I'm currently playing the Hun on Deity now, and fairly close to winning (currently holding 5 capitals). Can't say i'm super good at this, but the things I've learned:
- Play on Great Plains. Tons of horses, cows, sheeps. A bit cheaty but who cares?

Potentially you can get +3 +4 productions per city which is kinda a big deal in the early game but certainly falls off late game.
- I personally find horse archer kinda underwhelming. I mean it's certainly really strong but the thing is its upgrade path is so terrible I really don't want to use them. I find building archers then having enough money to upgrade to composite is better in terms of efficiency as you can upgrade them to crossbowman right after that. You might win your first war with your Horse Archers, but after that they're only useful for pillaging tiles.
- Sell your horses+irons. One of the tricks people don't seem to know is that if you sell strategic resources 1 at a time, you can sell them at 2 apiece if the AIs have nothing against you.

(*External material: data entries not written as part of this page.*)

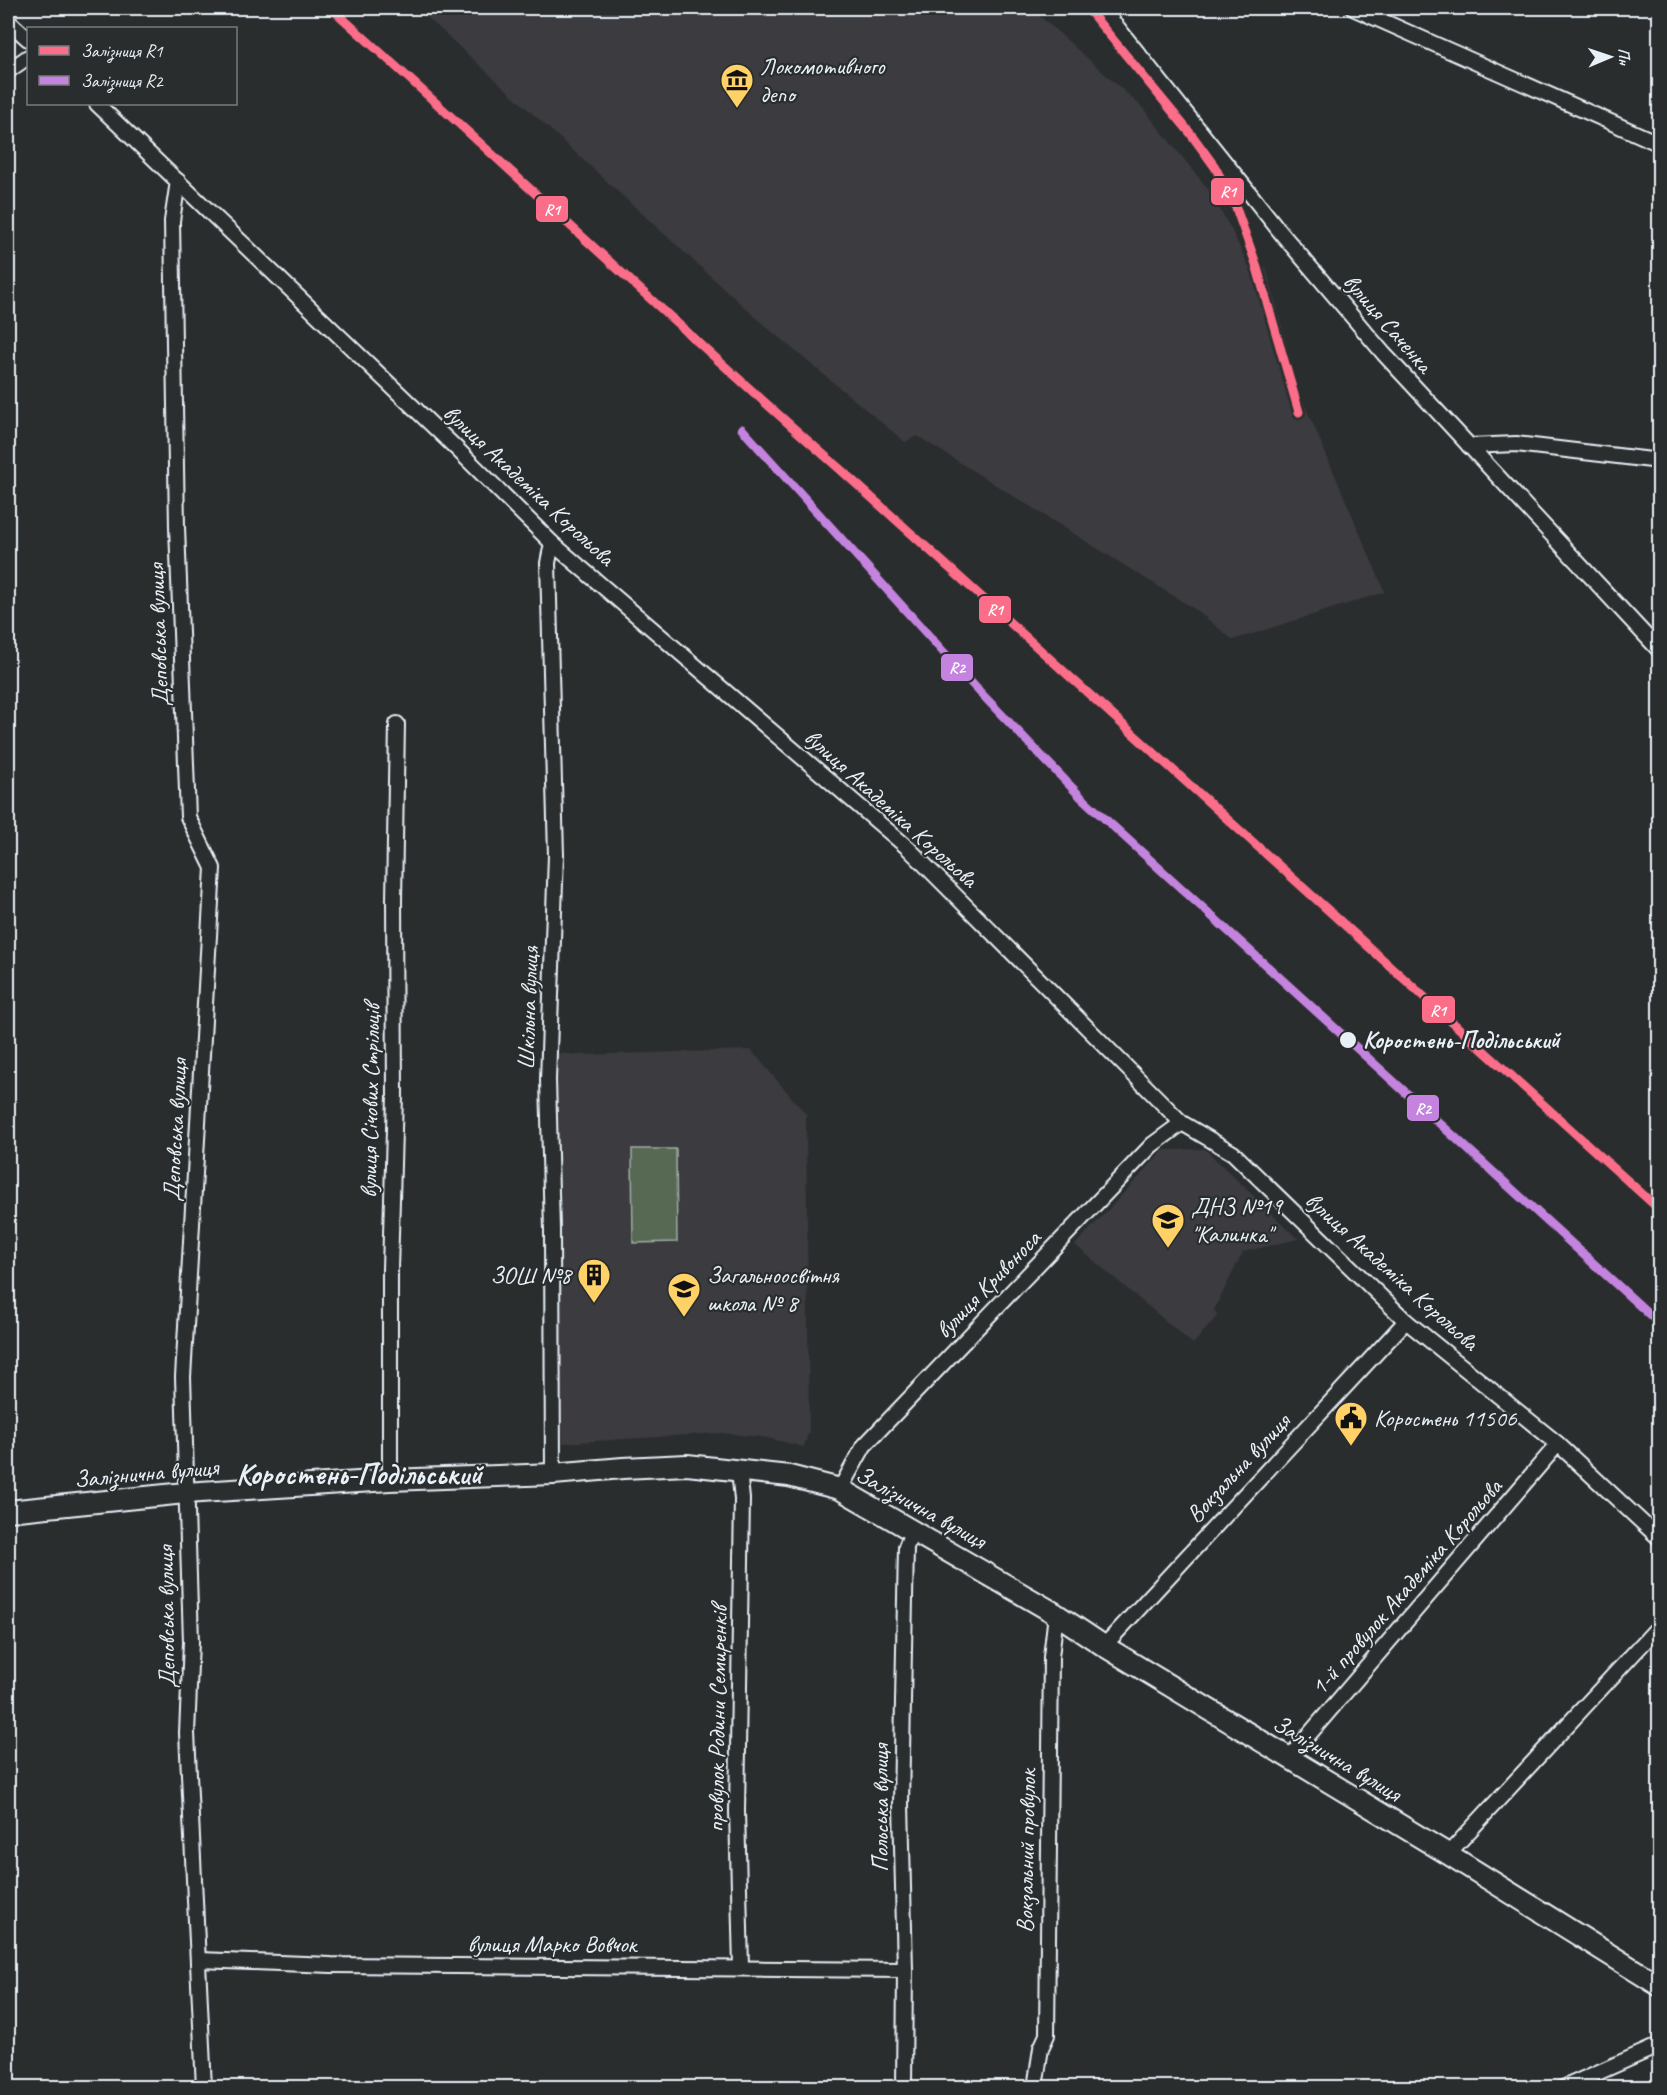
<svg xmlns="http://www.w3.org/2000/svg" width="1667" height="2095" font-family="Caveat,sans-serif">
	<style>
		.built { fill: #3b3a3f }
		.green { fill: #586953; stroke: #a0ada6; stroke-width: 1.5 }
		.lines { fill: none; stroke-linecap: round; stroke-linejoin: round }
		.street-casing { stroke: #e8f1f8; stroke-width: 18 }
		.secondary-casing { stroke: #e8f1f8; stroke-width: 24 }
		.street { stroke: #2a2d2e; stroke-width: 14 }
		.secondary { stroke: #2a2d2e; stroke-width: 20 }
		.rail-1-casing { stroke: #2a2d2e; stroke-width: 14 }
		.rail-2-casing { stroke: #2a2d2e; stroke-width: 14 }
		.rail-1 { stroke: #fb6d88; stroke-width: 9 }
		.rail-2 { stroke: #c483df; stroke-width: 9 }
		.stop-dot { fill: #e8f1f8; stroke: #2a2d2e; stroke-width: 2 }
		.labels { text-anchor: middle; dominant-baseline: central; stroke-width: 4.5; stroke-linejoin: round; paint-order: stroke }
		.poi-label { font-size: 24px; fill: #e8f1f8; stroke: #2a2d2e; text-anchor: start }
		.street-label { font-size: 24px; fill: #e8f1f8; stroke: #2a2d2e }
		.stop-label { font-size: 24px; font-weight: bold; fill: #e8f1f8; stroke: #2a2d2e; text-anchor: start }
		.district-label { font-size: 30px; font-weight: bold; fill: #e8f1f8; stroke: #2a2d2e }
		.line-badge { stroke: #2a2d2e; stroke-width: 2 }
		.badge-label { font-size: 16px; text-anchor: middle; font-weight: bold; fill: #fff }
	</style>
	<rect width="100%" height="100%" fill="#2a2d2e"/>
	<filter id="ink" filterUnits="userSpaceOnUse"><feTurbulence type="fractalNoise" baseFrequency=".0167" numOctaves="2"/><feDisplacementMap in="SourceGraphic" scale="12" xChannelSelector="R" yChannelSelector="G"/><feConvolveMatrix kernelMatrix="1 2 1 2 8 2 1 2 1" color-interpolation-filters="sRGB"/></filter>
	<g filter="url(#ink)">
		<!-- built -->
		<g class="built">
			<polygon points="417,8 1031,8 1142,107 1208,189 1231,229 1251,271 1266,267 1301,396 1385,592 1233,640 1196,610 917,436 905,442 765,326"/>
			<polygon points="751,1050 806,1114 809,1431 804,1447 763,1437 722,1433 563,1443 555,1205 557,1053 578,1055"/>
			<polygon points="1205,1149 1298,1239 1243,1252 1214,1310 1218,1315 1193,1344 1075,1245 1164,1150"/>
		</g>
		<!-- green -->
		<polygon class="green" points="632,1149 676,1149 677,1242 633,1243"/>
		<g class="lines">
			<!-- street casing -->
			<g class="street-casing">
				<g id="street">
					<polyline points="1102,8 1282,234 1384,354 1660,651"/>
					<polyline points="1353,8 1660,144"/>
					<polyline points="8,21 28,39"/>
					<polyline points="8,71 28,57"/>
					<polyline points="97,104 456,448 552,543 908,848 1182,1123 1233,1153 1406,1321 1558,1444 1660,1539"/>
					<polyline points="178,181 172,221 177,527 188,817 213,868 183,1377 191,1642 187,1733 204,2088"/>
					<polyline points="1469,446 1516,444 1660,461"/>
					<polyline points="552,543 548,563 556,855 548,1080 552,1230 553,1474"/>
					<polyline points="739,1471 742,1499 737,1811 741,1967"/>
					<polyline points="390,1480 390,1269 395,1095 394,900 397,724"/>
					<polyline points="840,1489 864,1446 1152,1145 1182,1123"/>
					<polyline points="1104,1646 1406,1321"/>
					<polyline points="1288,1759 1558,1444"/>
					<polyline points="1448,1854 1660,1625"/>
					<polyline points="200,1960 331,1965 905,1970"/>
					<polyline points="904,2088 905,1970 901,1804 906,1547 913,1530"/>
					<polyline points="1035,2088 1041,2048 1047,2035 1051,1657 1056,1614"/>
					<polyline points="1563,2088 1660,2045"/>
				</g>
			</g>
			<!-- secondary casing -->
			<g class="secondary-casing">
				<polyline id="secondary" points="8,1511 185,1493 390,1480 553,1474 623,1468 687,1465 789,1476 840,1489 1056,1614 1104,1646 1448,1854 1660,1986"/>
			</g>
			<!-- street -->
			<use href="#street" class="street"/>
			<!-- secondary -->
			<use href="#secondary" class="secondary"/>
			<!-- rail-1 casing -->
			<g class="rail-1-casing">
				<g id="rail-1">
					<path d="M331,8C502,161 669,319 841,470L1660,1210"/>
					<polyline points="1087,8 1191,134 1215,167 1236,208 1255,261 1299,412"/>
				</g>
			</g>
			<!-- rail-2 casing -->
			<g class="rail-2-casing">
				<polyline id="rail-2" points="742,429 975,687 1081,797 1660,1324"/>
			</g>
			<!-- rail-1 -->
			<use href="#rail-1" class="rail-1"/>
			<!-- rail-2 -->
			<use href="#rail-2" class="rail-2"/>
		</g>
	</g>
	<!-- icons -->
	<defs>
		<g id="museum-pin" transform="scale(1.725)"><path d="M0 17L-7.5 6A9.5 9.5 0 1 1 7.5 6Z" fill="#ffd166" stroke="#2a2d2e"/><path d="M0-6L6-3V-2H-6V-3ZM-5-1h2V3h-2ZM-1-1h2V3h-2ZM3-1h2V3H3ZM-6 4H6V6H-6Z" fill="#111"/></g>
		<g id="school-pin" transform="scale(1.725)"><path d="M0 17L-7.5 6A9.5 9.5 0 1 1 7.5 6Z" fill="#ffd166" stroke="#2a2d2e"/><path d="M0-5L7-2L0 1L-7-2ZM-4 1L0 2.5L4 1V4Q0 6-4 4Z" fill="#111"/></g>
		<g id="building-pin" transform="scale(1.725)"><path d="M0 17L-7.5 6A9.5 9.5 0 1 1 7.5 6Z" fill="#ffd166" stroke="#2a2d2e"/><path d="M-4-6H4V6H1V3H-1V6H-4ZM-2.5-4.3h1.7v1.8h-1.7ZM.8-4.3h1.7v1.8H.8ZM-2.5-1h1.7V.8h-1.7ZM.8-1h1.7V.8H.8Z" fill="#111"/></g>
		<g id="civic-pin" transform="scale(1.725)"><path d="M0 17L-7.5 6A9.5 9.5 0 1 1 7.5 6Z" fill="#ffd166" stroke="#2a2d2e"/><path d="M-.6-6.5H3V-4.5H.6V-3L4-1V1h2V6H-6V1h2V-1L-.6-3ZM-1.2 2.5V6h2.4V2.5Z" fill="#111"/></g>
	</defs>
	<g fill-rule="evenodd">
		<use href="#museum-pin" x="737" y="80"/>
		<use href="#school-pin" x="1168" y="1220"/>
		<use href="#building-pin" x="594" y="1275"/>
		<use href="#school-pin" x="684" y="1289"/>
		<use href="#civic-pin" x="1351" y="1418"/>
	</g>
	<!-- markers -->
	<circle class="stop-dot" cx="1348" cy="1040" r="9"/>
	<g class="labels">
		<!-- poi labels -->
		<g class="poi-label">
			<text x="760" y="66">Локомотивного<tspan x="760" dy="28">депо</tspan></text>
			<text x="1191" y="1206">ДНЗ №19<tspan x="1191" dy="28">"Калинка"</tspan></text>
			<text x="571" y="1275" text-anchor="end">ЗОШ №8</text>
			<text x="707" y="1275">Загальноосвітня<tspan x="707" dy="28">школа № 8</tspan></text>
			<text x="1374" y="1418">Коростень 11506</text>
		</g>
		<!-- street labels -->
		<g class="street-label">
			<text transform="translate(1388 323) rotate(49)">вулиця Саченка</text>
			<text transform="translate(529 485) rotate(43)">вулиця Академіка Корольова</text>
			<text transform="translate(158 635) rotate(-92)">Деповська вулиця</text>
			<text transform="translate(891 808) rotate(42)">вулиця Академіка Корольова</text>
			<text transform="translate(528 1008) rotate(-88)">Шкільна вулиця</text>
			<text transform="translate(370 1101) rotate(-89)">вулиця Січових Стрільців</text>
			<text transform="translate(175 1130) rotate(-87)">Деповська вулиця</text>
			<text transform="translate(1392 1271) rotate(42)">вулиця Академіка Корольова</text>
			<text transform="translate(988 1284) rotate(-46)">вулиця Кривоноса</text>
			<text transform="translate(1238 1468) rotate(-47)">Вокзальна вулиця</text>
			<text transform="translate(146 1473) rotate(-5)">Залізнична вулиця</text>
			<text transform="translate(921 1507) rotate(29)">Залізнична вулиця</text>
			<text transform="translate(1406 1587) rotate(-49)">1-й провулок Академіка Корольова</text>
			<text transform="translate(166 1617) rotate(-91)">Деповська вулиця</text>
			<text transform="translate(717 1719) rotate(-89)">провулок Родини Семиренків</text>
			<text transform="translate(1337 1758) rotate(31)">Залізнична вулиця</text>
			<text transform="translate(880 1808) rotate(-90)">Польська вулиця</text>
			<text transform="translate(1026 1851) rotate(-89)">Вокзальний провулок</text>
			<text x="552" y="1944">вулиця Марко Вовчок</text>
		</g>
		<!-- stop labels -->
		<g class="stop-label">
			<text x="1363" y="1040">Коростень-Подільський</text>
		</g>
		<!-- district labels -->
		<g class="district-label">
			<text x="359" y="1474">Коростень-Подільський</text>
		</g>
	</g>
	<g class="line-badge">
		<rect x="1210" y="177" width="35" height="29" rx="6" fill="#fb6d88"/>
		<rect x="535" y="195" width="34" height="28" rx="6" fill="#fb6d88"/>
		<rect x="978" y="595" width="34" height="29" rx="6" fill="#fb6d88"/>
		<rect x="940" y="653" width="34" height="29" rx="6" fill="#c483df"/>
		<rect x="1421" y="995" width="35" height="29" rx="6" fill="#fb6d88"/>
		<rect x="1406" y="1094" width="34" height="28" rx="6" fill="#c483df"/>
	</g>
	<g class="badge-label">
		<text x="1228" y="197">R1</text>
		<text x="552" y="215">R1</text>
		<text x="995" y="615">R1</text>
		<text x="957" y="673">R2</text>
		<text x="1438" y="1016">R1</text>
		<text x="1423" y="1114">R2</text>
	</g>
	<!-- margin -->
	<rect width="1667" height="2095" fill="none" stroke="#2a2d2e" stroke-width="30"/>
	<rect x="15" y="15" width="1637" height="2065" fill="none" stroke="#e8f1f8" stroke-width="2" filter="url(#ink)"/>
	<!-- legend -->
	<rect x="27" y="27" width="210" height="78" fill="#2a2d2e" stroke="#767b7f" stroke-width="1.5"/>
	<rect x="39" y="46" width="30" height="9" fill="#fb6d88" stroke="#767b7f" stroke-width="1.5"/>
	<text x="81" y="57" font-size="18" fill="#e8f1f8">Залізниця R1</text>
	<rect x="39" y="76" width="30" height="9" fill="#c483df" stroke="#767b7f" stroke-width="1.5"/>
	<text x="81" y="87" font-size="18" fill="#e8f1f8">Залізниця R2</text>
	<!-- north arrow -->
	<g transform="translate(1610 57) rotate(88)" stroke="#2a2d2e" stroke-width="4.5" paint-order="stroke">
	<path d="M0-4.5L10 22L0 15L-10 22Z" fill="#e8f1f8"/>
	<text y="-9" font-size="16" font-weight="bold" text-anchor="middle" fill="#e8f1f8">Пн</text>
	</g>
</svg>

- Cover I doesn't carry over, but if you upgrade your rams to Cover II (by simplying having a barracks), the two promotions carry over when you upgrade to trebuchet. However it means that it'll take a while to get the +50% against city. There's give and take here. The cost of building ram ~ the cost of building catapult, so it's up to you whether you want the two cover promotions instead of the damage promotions. I personally'd take the cover promotions. And again rams are only useful for your first war at best in Deity difficulty, but they have much better upgrade path, no wasted promotions so it might be a good idea building ~4-5 and upgrade.
- Need money~ to upgrade so don't focus too much on internal trade.
- Even if people are denouncing you left and right, they still will buy your resources (or 5 strategic resources) at 3 GPT. Not much but if you have like 7 salts 8 golds or stuffs like that after your killing spree, you can sell them (or give them away for free for some dip boost, rather than just letting them sitting around).